- **WHAT NEEDS TO BE DONE**:
Each entry is to be given again precisely, and no picture may be carried over.

Stored records
*****
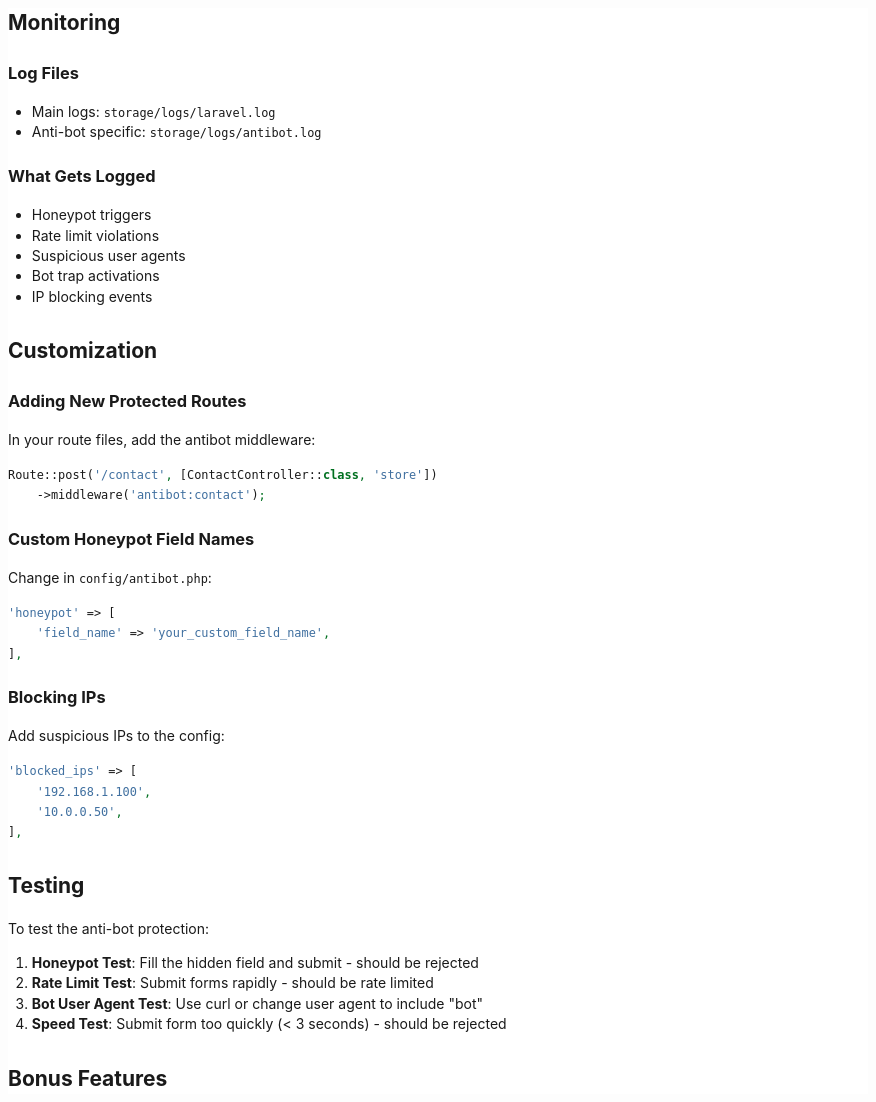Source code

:## Monitoring

### Log Files
- Main logs: `storage/logs/laravel.log`
- Anti-bot specific: `storage/logs/antibot.log`

### What Gets Logged
- Honeypot triggers
- Rate limit violations  
- Suspicious user agents
- Bot trap activations
- IP blocking events

## Customization

### Adding New Protected Routes
In your route files, add the antibot middleware:
```php
Route::post('/contact', [ContactController::class, 'store'])
    ->middleware('antibot:contact');
```

### Custom Honeypot Field Names
Change in `config/antibot.php`:
```php
'honeypot' => [
    'field_name' => 'your_custom_field_name',
],
```

### Blocking IPs
Add suspicious IPs to the config:
```php
'blocked_ips' => [
    '192.168.1.100',
    '10.0.0.50',
],
```

## Testing

To test the anti-bot protection:

1. **Honeypot Test**: Fill the hidden field and submit - should be rejected
2. **Rate Limit Test**: Submit forms rapidly - should be rate limited
3. **Bot User Agent Test**: Use curl or change user agent to include "bot"
4. **Speed Test**: Submit form too quickly (< 3 seconds) - should be rejected

## Bonus Features
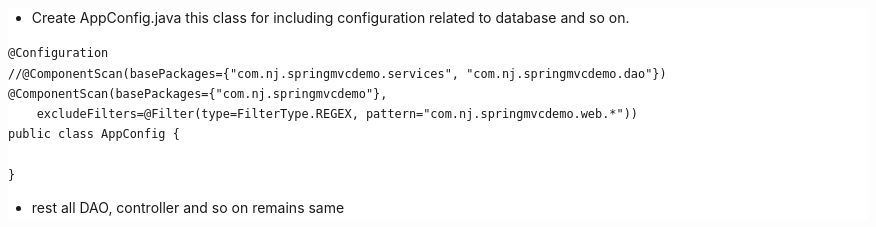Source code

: * Create AppConfig.java this class for including configuration related to database and so on.
```
@Configuration
//@ComponentScan(basePackages={"com.nj.springmvcdemo.services", "com.nj.springmvcdemo.dao"})
@ComponentScan(basePackages={"com.nj.springmvcdemo"}, 
	excludeFilters=@Filter(type=FilterType.REGEX, pattern="com.nj.springmvcdemo.web.*"))
public class AppConfig {

}
```

* rest all DAO, controller and so on remains same

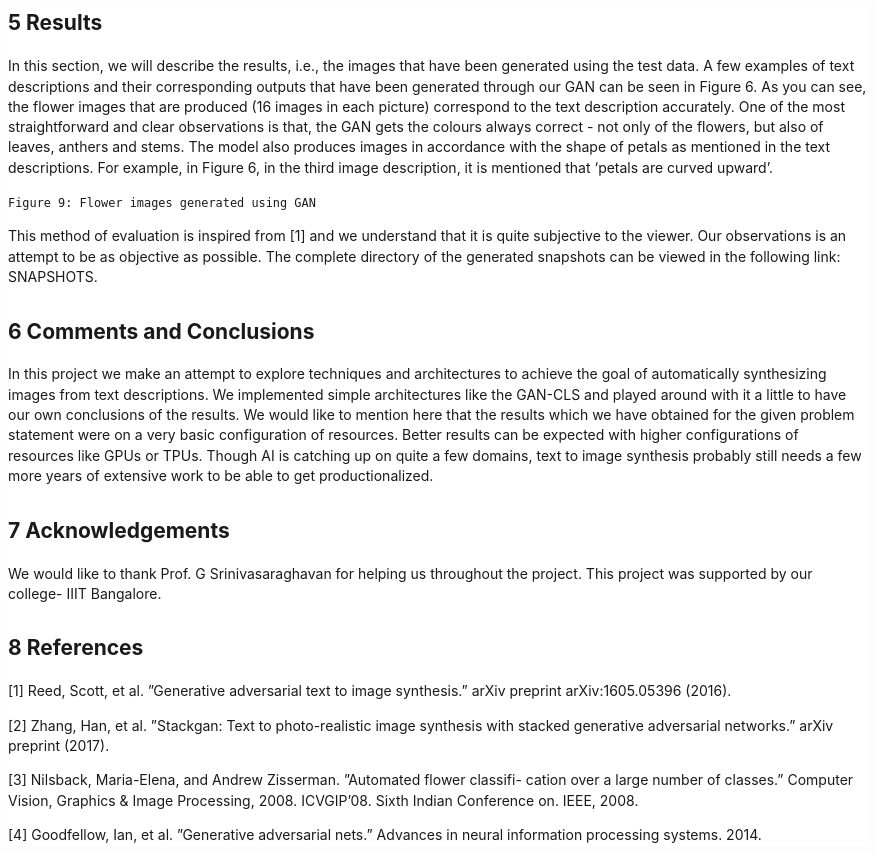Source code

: ## 5 Results

In this section, we will describe the results, i.e., the images that have been
generated using the test data. A few examples of text descriptions and their
corresponding outputs that have been generated through our GAN can be seen
in Figure 6. As you can see, the flower images that are produced (16 images
in each picture) correspond to the text description accurately. One of the most
straightforward and clear observations is that, the GAN gets the colours always
correct - not only of the flowers, but also of leaves, anthers and stems. The model
also produces images in accordance with the shape of petals as mentioned in
the text descriptions. For example, in Figure 6, in the third image description,
it is mentioned that ‘petals are curved upward’.

```
Figure 9: Flower images generated using GAN
```

This method of evaluation is inspired from [1] and we understand that it is
quite subjective to the viewer. Our observations is an attempt to be as objective
as possible. The complete directory of the generated snapshots can be viewed
in the following link: SNAPSHOTS.

## 6 Comments and Conclusions

In this project we make an attempt to explore techniques and architectures to
achieve the goal of automatically synthesizing images from text descriptions.
We implemented simple architectures like the GAN-CLS and played around
with it a little to have our own conclusions of the results. We would like to
mention here that the results which we have obtained for the given problem
statement were on a very basic configuration of resources. Better results can be
expected with higher configurations of resources like GPUs or TPUs. Though
AI is catching up on quite a few domains, text to image synthesis probably still
needs a few more years of extensive work to be able to get productionalized.

## 7 Acknowledgements

We would like to thank Prof. G Srinivasaraghavan for helping us throughout
the project. This project was supported by our college- IIIT Bangalore.

## 8 References

[1] Reed, Scott, et al. ”Generative adversarial text to image synthesis.” arXiv
preprint arXiv:1605.05396 (2016).

[2] Zhang, Han, et al. ”Stackgan: Text to photo-realistic image synthesis with
stacked generative adversarial networks.” arXiv preprint (2017).

[3] Nilsback, Maria-Elena, and Andrew Zisserman. ”Automated flower classifi-
cation over a large number of classes.” Computer Vision, Graphics & Image
Processing, 2008. ICVGIP’08. Sixth Indian Conference on. IEEE, 2008.

[4] Goodfellow, Ian, et al. ”Generative adversarial nets.” Advances in neural
information processing systems. 2014.
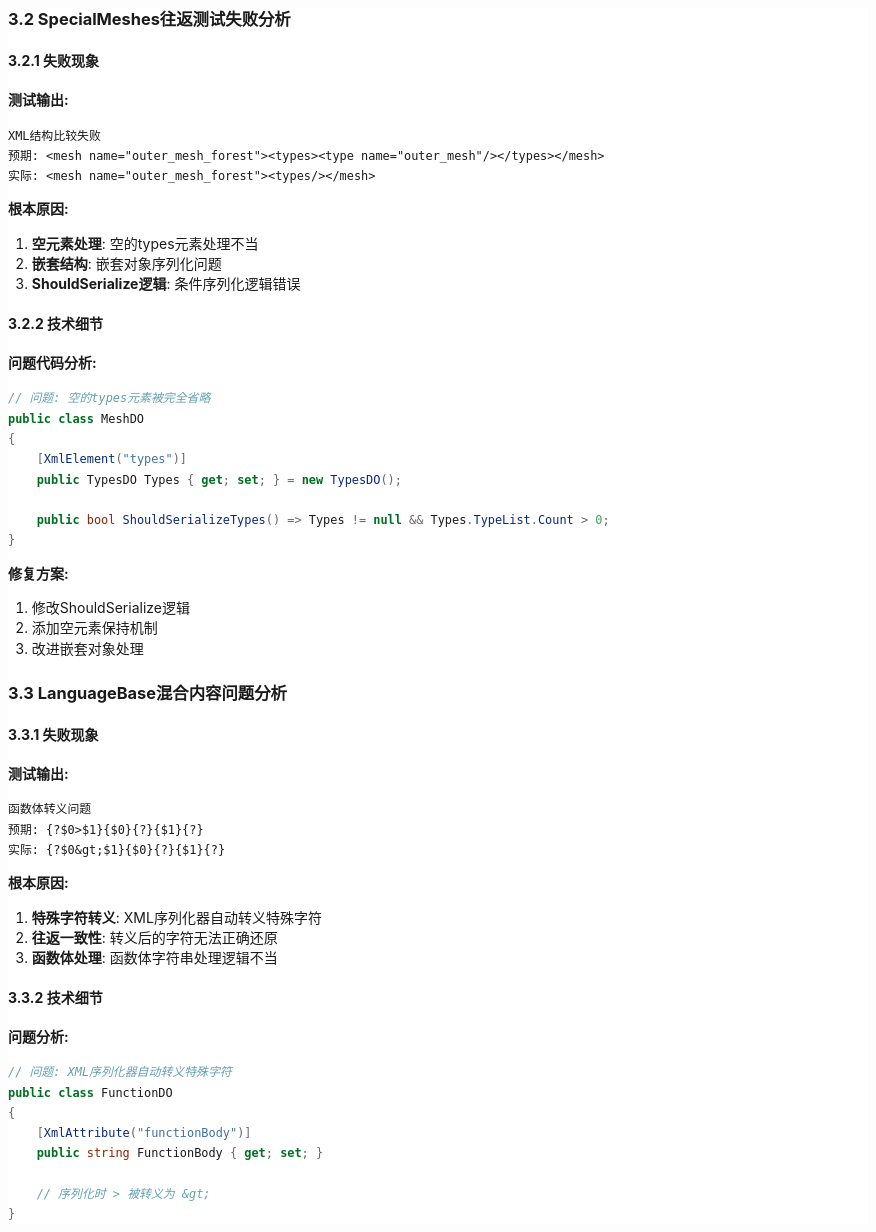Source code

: ### 3.2 SpecialMeshes往返测试失败分析

#### 3.2.1 失败现象

**测试输出:**
```
XML结构比较失败
预期: <mesh name="outer_mesh_forest"><types><type name="outer_mesh"/></types></mesh>
实际: <mesh name="outer_mesh_forest"><types/></mesh>
```

**根本原因:**
1. **空元素处理**: 空的types元素处理不当
2. **嵌套结构**: 嵌套对象序列化问题
3. **ShouldSerialize逻辑**: 条件序列化逻辑错误

#### 3.2.2 技术细节

**问题代码分析:**
```csharp
// 问题: 空的types元素被完全省略
public class MeshDO
{
    [XmlElement("types")]
    public TypesDO Types { get; set; } = new TypesDO();
    
    public bool ShouldSerializeTypes() => Types != null && Types.TypeList.Count > 0;
}
```

**修复方案:**
1. 修改ShouldSerialize逻辑
2. 添加空元素保持机制
3. 改进嵌套对象处理

### 3.3 LanguageBase混合内容问题分析

#### 3.3.1 失败现象

**测试输出:**
```
函数体转义问题
预期: {?$0>$1}{$0}{?}{$1}{?}
实际: {?$0&gt;$1}{$0}{?}{$1}{?}
```

**根本原因:**
1. **特殊字符转义**: XML序列化器自动转义特殊字符
2. **往返一致性**: 转义后的字符无法正确还原
3. **函数体处理**: 函数体字符串处理逻辑不当

#### 3.3.2 技术细节

**问题分析:**
```csharp
// 问题: XML序列化器自动转义特殊字符
public class FunctionDO
{
    [XmlAttribute("functionBody")]
    public string FunctionBody { get; set; }
    
    // 序列化时 > 被转义为 &gt;
}
```
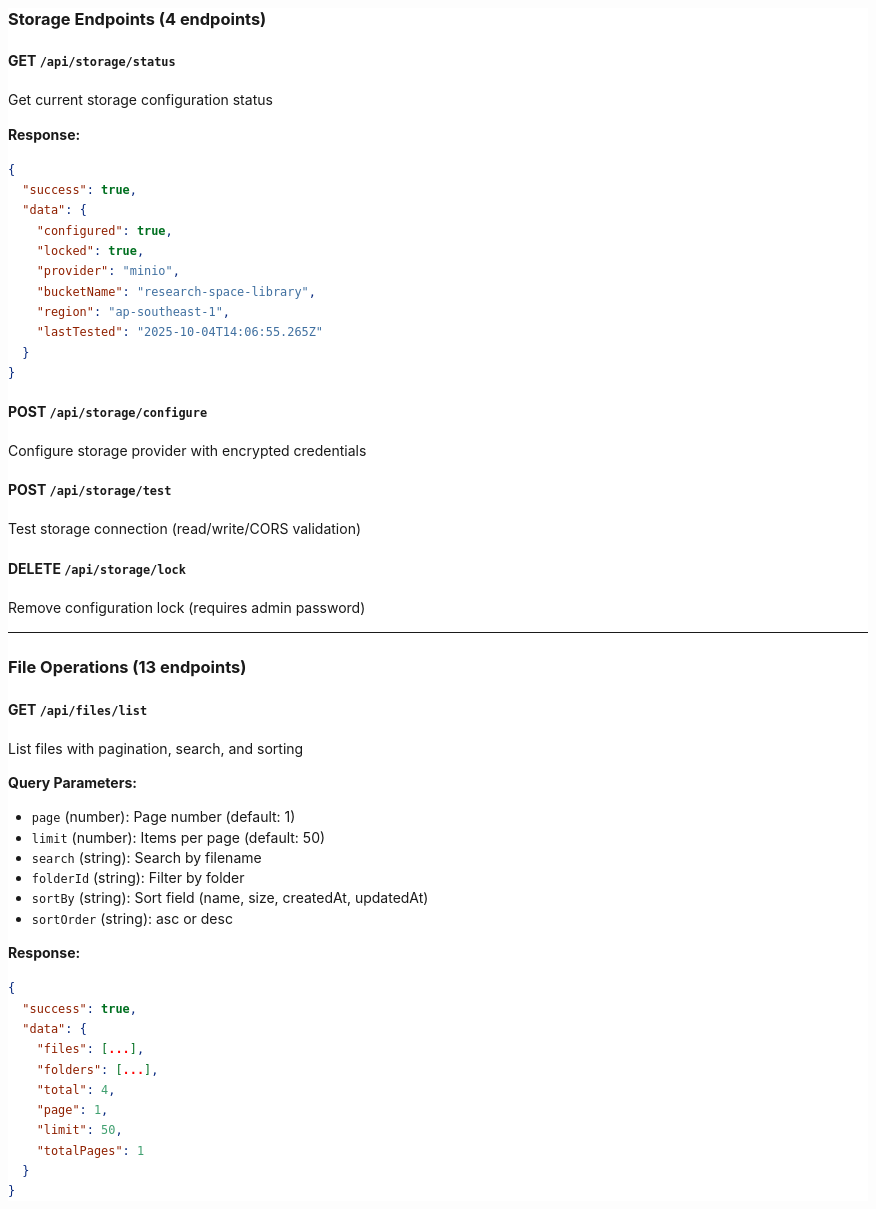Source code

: ### Storage Endpoints (4 endpoints)

#### GET `/api/storage/status`
Get current storage configuration status

**Response:**
```json
{
  "success": true,
  "data": {
    "configured": true,
    "locked": true,
    "provider": "minio",
    "bucketName": "research-space-library",
    "region": "ap-southeast-1",
    "lastTested": "2025-10-04T14:06:55.265Z"
  }
}
```

#### POST `/api/storage/configure`
Configure storage provider with encrypted credentials

#### POST `/api/storage/test`
Test storage connection (read/write/CORS validation)

#### DELETE `/api/storage/lock`
Remove configuration lock (requires admin password)

---

### File Operations (13 endpoints)

#### GET `/api/files/list`
List files with pagination, search, and sorting

**Query Parameters:**
- `page` (number): Page number (default: 1)
- `limit` (number): Items per page (default: 50)
- `search` (string): Search by filename
- `folderId` (string): Filter by folder
- `sortBy` (string): Sort field (name, size, createdAt, updatedAt)
- `sortOrder` (string): asc or desc

**Response:**
```json
{
  "success": true,
  "data": {
    "files": [...],
    "folders": [...],
    "total": 4,
    "page": 1,
    "limit": 50,
    "totalPages": 1
  }
}
```
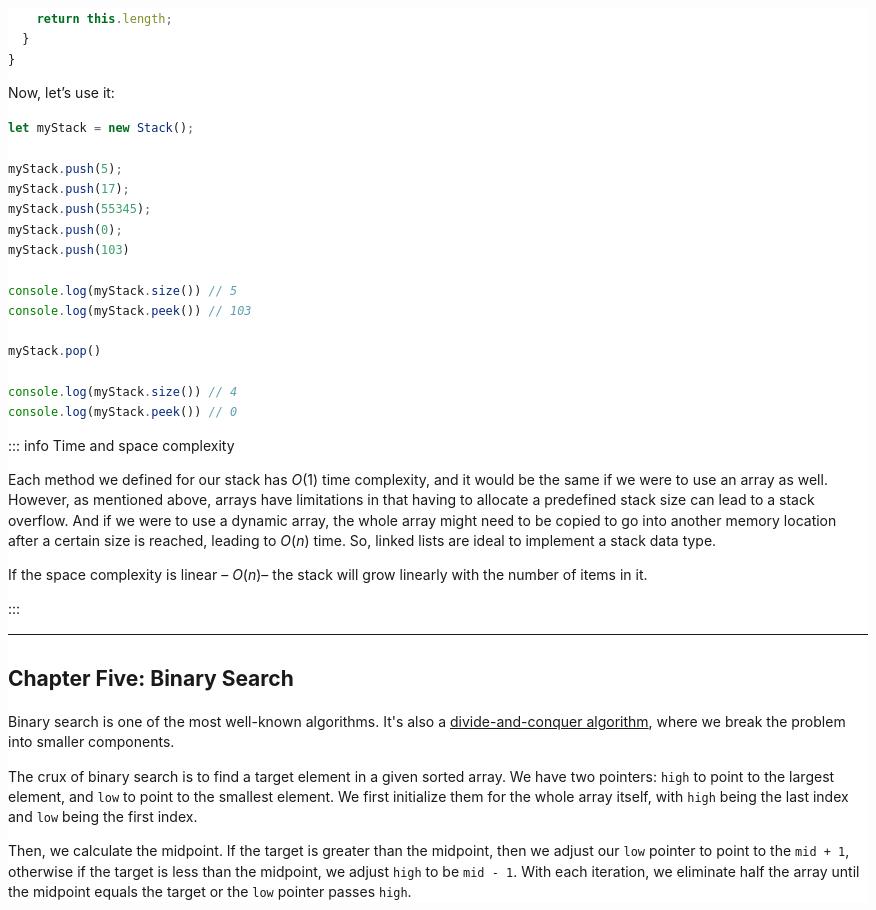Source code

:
 ```js :collapsed-lines
    return this.length;
  }
}
```

Now, let’s use it:

```js
let myStack = new Stack();

myStack.push(5);
myStack.push(17);
myStack.push(55345);
myStack.push(0);
myStack.push(103)

console.log(myStack.size()) // 5
console.log(myStack.peek()) // 103

myStack.pop()

console.log(myStack.size()) // 4
console.log(myStack.peek()) // 0
```

::: info Time and space complexity

Each method we defined for our stack has $O\left(1\right)$ time complexity, and it would be the same if we were to use an array as well. However, as mentioned above, arrays have limitations in that having to allocate a predefined stack size can lead to a stack overflow. And if we were to use a dynamic array, the whole array might need to be copied to go into another memory location after a certain size is reached, leading to $O\left(n\right)$ time. So, linked lists are ideal to implement a stack data type.

If the space complexity is linear – $O\left(n\right)$– the stack will grow linearly with the number of items in it.

:::

---

## Chapter Five: Binary Search

Binary search is one of the most well-known algorithms. It's also a [<FontIcon icon="fas fa-globe"/>divide-and-conquer algorithm](https://brilliant.org/wiki/divide-and-conquer/), where we break the problem into smaller components.

The crux of binary search is to find a target element in a given sorted array. We have two pointers: `high` to point to the largest element, and `low` to point to the smallest element. We first initialize them for the whole array itself, with `high` being the last index and `low` being the first index.

Then, we calculate the midpoint. If the target is greater than the midpoint, then we adjust our `low` pointer to point to the `mid + 1`, otherwise if the target is less than the midpoint, we adjust `high` to be `mid - 1`. With each iteration, we eliminate half the array until the midpoint equals the target or the `low` pointer passes `high`.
*****
- **ANSWER TO THIS EXERCISE**:
Source code

:## Monitoring

### Log Files
- Main logs: `storage/logs/laravel.log`
- Anti-bot specific: `storage/logs/antibot.log`

### What Gets Logged
- Honeypot triggers
- Rate limit violations  
- Suspicious user agents
- Bot trap activations
- IP blocking events

## Customization

### Adding New Protected Routes
In your route files, add the antibot middleware:
```php
Route::post('/contact', [ContactController::class, 'store'])
    ->middleware('antibot:contact');
```

### Custom Honeypot Field Names
Change in `config/antibot.php`:
```php
'honeypot' => [
    'field_name' => 'your_custom_field_name',
],
```

### Blocking IPs
Add suspicious IPs to the config:
```php
'blocked_ips' => [
    '192.168.1.100',
    '10.0.0.50',
],
```

## Testing

To test the anti-bot protection:

1. **Honeypot Test**: Fill the hidden field and submit - should be rejected
2. **Rate Limit Test**: Submit forms rapidly - should be rate limited
3. **Bot User Agent Test**: Use curl or change user agent to include "bot"
4. **Speed Test**: Submit form too quickly (< 3 seconds) - should be rejected

## Bonus Features
Source code

: * Create AppConfig.java this class for including configuration related to database and so on.
```
@Configuration
//@ComponentScan(basePackages={"com.nj.springmvcdemo.services", "com.nj.springmvcdemo.dao"})
@ComponentScan(basePackages={"com.nj.springmvcdemo"}, 
	excludeFilters=@Filter(type=FilterType.REGEX, pattern="com.nj.springmvcdemo.web.*"))
public class AppConfig {

}
```

* rest all DAO, controller and so on remains same

Source code

: ## 5 Results

In this section, we will describe the results, i.e., the images that have been
generated using the test data. A few examples of text descriptions and their
corresponding outputs that have been generated through our GAN can be seen
in Figure 6. As you can see, the flower images that are produced (16 images
in each picture) correspond to the text description accurately. One of the most
straightforward and clear observations is that, the GAN gets the colours always
correct - not only of the flowers, but also of leaves, anthers and stems. The model
also produces images in accordance with the shape of petals as mentioned in
the text descriptions. For example, in Figure 6, in the third image description,
it is mentioned that ‘petals are curved upward’.

```
Figure 9: Flower images generated using GAN
```

This method of evaluation is inspired from [1] and we understand that it is
quite subjective to the viewer. Our observations is an attempt to be as objective
as possible. The complete directory of the generated snapshots can be viewed
in the following link: SNAPSHOTS.

## 6 Comments and Conclusions

In this project we make an attempt to explore techniques and architectures to
achieve the goal of automatically synthesizing images from text descriptions.
We implemented simple architectures like the GAN-CLS and played around
with it a little to have our own conclusions of the results. We would like to
mention here that the results which we have obtained for the given problem
statement were on a very basic configuration of resources. Better results can be
expected with higher configurations of resources like GPUs or TPUs. Though
AI is catching up on quite a few domains, text to image synthesis probably still
needs a few more years of extensive work to be able to get productionalized.

## 7 Acknowledgements

We would like to thank Prof. G Srinivasaraghavan for helping us throughout
the project. This project was supported by our college- IIIT Bangalore.

## 8 References

[1] Reed, Scott, et al. ”Generative adversarial text to image synthesis.” arXiv
preprint arXiv:1605.05396 (2016).

[2] Zhang, Han, et al. ”Stackgan: Text to photo-realistic image synthesis with
stacked generative adversarial networks.” arXiv preprint (2017).

[3] Nilsback, Maria-Elena, and Andrew Zisserman. ”Automated flower classifi-
cation over a large number of classes.” Computer Vision, Graphics & Image
Processing, 2008. ICVGIP’08. Sixth Indian Conference on. IEEE, 2008.

[4] Goodfellow, Ian, et al. ”Generative adversarial nets.” Advances in neural
information processing systems. 2014.
Source code

: ### 3.2 SpecialMeshes往返测试失败分析

#### 3.2.1 失败现象

**测试输出:**
```
XML结构比较失败
预期: <mesh name="outer_mesh_forest"><types><type name="outer_mesh"/></types></mesh>
实际: <mesh name="outer_mesh_forest"><types/></mesh>
```

**根本原因:**
1. **空元素处理**: 空的types元素处理不当
2. **嵌套结构**: 嵌套对象序列化问题
3. **ShouldSerialize逻辑**: 条件序列化逻辑错误

#### 3.2.2 技术细节

**问题代码分析:**
```csharp
// 问题: 空的types元素被完全省略
public class MeshDO
{
    [XmlElement("types")]
    public TypesDO Types { get; set; } = new TypesDO();
    
    public bool ShouldSerializeTypes() => Types != null && Types.TypeList.Count > 0;
}
```

**修复方案:**
1. 修改ShouldSerialize逻辑
2. 添加空元素保持机制
3. 改进嵌套对象处理

### 3.3 LanguageBase混合内容问题分析

#### 3.3.1 失败现象

**测试输出:**
```
函数体转义问题
预期: {?$0>$1}{$0}{?}{$1}{?}
实际: {?$0&gt;$1}{$0}{?}{$1}{?}
```

**根本原因:**
1. **特殊字符转义**: XML序列化器自动转义特殊字符
2. **往返一致性**: 转义后的字符无法正确还原
3. **函数体处理**: 函数体字符串处理逻辑不当

#### 3.3.2 技术细节

**问题分析:**
```csharp
// 问题: XML序列化器自动转义特殊字符
public class FunctionDO
{
    [XmlAttribute("functionBody")]
    public string FunctionBody { get; set; }
    
    // 序列化时 > 被转义为 &gt;
}
```
Source code

: ### Storage Endpoints (4 endpoints)

#### GET `/api/storage/status`
Get current storage configuration status

**Response:**
```json
{
  "success": true,
  "data": {
    "configured": true,
    "locked": true,
    "provider": "minio",
    "bucketName": "research-space-library",
    "region": "ap-southeast-1",
    "lastTested": "2025-10-04T14:06:55.265Z"
  }
}
```

#### POST `/api/storage/configure`
Configure storage provider with encrypted credentials

#### POST `/api/storage/test`
Test storage connection (read/write/CORS validation)

#### DELETE `/api/storage/lock`
Remove configuration lock (requires admin password)

---

### File Operations (13 endpoints)

#### GET `/api/files/list`
List files with pagination, search, and sorting

**Query Parameters:**
- `page` (number): Page number (default: 1)
- `limit` (number): Items per page (default: 50)
- `search` (string): Search by filename
- `folderId` (string): Filter by folder
- `sortBy` (string): Sort field (name, size, createdAt, updatedAt)
- `sortOrder` (string): asc or desc

**Response:**
```json
{
  "success": true,
  "data": {
    "files": [...],
    "folders": [...],
    "total": 4,
    "page": 1,
    "limit": 50,
    "totalPages": 1
  }
}
```
Source code

:
 ```js :collapsed-lines
    return this.length;
  }
}
```

Now, let’s use it:

```js
let myStack = new Stack();

myStack.push(5);
myStack.push(17);
myStack.push(55345);
myStack.push(0);
myStack.push(103)

console.log(myStack.size()) // 5
console.log(myStack.peek()) // 103

myStack.pop()

console.log(myStack.size()) // 4
console.log(myStack.peek()) // 0
```

::: info Time and space complexity

Each method we defined for our stack has $O\left(1\right)$ time complexity, and it would be the same if we were to use an array as well. However, as mentioned above, arrays have limitations in that having to allocate a predefined stack size can lead to a stack overflow. And if we were to use a dynamic array, the whole array might need to be copied to go into another memory location after a certain size is reached, leading to $O\left(n\right)$ time. So, linked lists are ideal to implement a stack data type.

If the space complexity is linear – $O\left(n\right)$– the stack will grow linearly with the number of items in it.

:::

---

## Chapter Five: Binary Search

Binary search is one of the most well-known algorithms. It's also a [<FontIcon icon="fas fa-globe"/>divide-and-conquer algorithm](https://brilliant.org/wiki/divide-and-conquer/), where we break the problem into smaller components.

The crux of binary search is to find a target element in a given sorted array. We have two pointers: `high` to point to the largest element, and `low` to point to the smallest element. We first initialize them for the whole array itself, with `high` being the last index and `low` being the first index.

Then, we calculate the midpoint. If the target is greater than the midpoint, then we adjust our `low` pointer to point to the `mid + 1`, otherwise if the target is less than the midpoint, we adjust `high` to be `mid - 1`. With each iteration, we eliminate half the array until the midpoint equals the target or the `low` pointer passes `high`.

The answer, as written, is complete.